Mrs. Roemerfeld - 1982?

Outbreak of War

I see. Okay um, I'd like you to please recall if you can um, where you were when you heard that the war had broken out and how you heard about it.

Well, I can briefly recall the running and the screaming from people and-- when the Germans came in. And we heard bombs falling. We were running to the fields and we went into a tall building to hide in the basement. And uh, afterwards we came back and the house was robbed. Whether it was robbed by Polish people or whoever did it, I...everything was turned over. And uh, my mother naturally was upset and my father was upset. And uh, then we got everything put together. But our business was immediately closed because the Germans were not allowing anybody to have any business open, especially Jews.

You mean the grocery store your mother ran...

Right.

or the furrier?

Right, right. The furrier my father only worked seasons. It was like seasons he worked. For a firm, he took in uh, work and worked at home.

For a Gentile family he worked.

No, no.

It was a Jewish.

Jewish. Because uh, Jewish people uh, as you know, you're familiar with flea markets.

Mm-hm.

They had stands and you know, they were selling it in the weekend uh, for uh, Polish--not in the weekend like Sabbath--let's say like uh, from Thursday until Friday noon they were selling to the Gentile farmers. They were coming into the city to buy and also there were fish markets. Like the Jews were buying fish for Sabbath and uh, that's the most business the European Jews in our town, you know, had been doing uh. So it was just like a season business of my uh, my father's.

You said that you had a uh, a maid in your home.

Yes.

Was she a Gentile maid?

Yes, she was uh, from a farm and she was French. And uh, she even taught me how to count ten and up until this day I remember how to count ten in French. But as I stated before, it was not because of luxuries, it was just of necessities. And maids in Europe were not expensive at all. They were just, you know, for a little something. The food or shelter, they would do it because they had it much worse on the farm.

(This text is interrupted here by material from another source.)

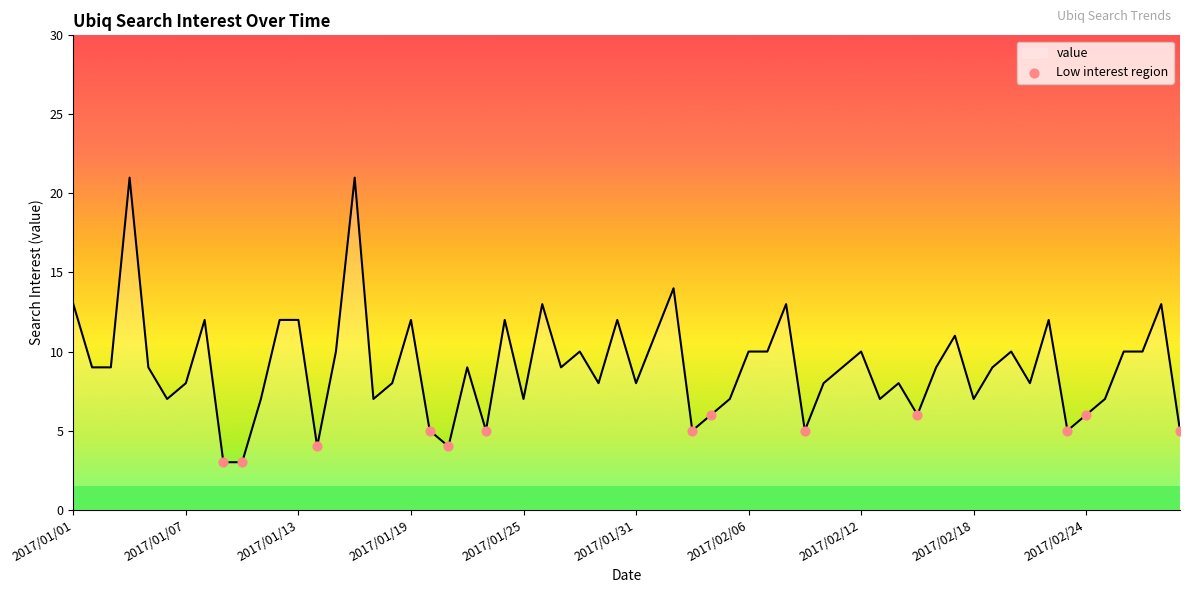

What is the difference between the maximum and minimum values?

18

Did you continue to have this maid during the war?

Oh no, oh no. That ended right--everything ended with--in 1939 September. I do not recall the date, I believe it was September 10th. So uh, um, I mean, things really changed dramatically uh, and from then on it was downhill.

Did you feel any anti-Semitism from this maid that you had?

Not at all, no, no. She went home in the weekends, you know, on her farm. And uh, she did her job and that's all she did. Uh, you know, it was no uh, such uh, feelings at all because uh, she knew she had to fulfill her job.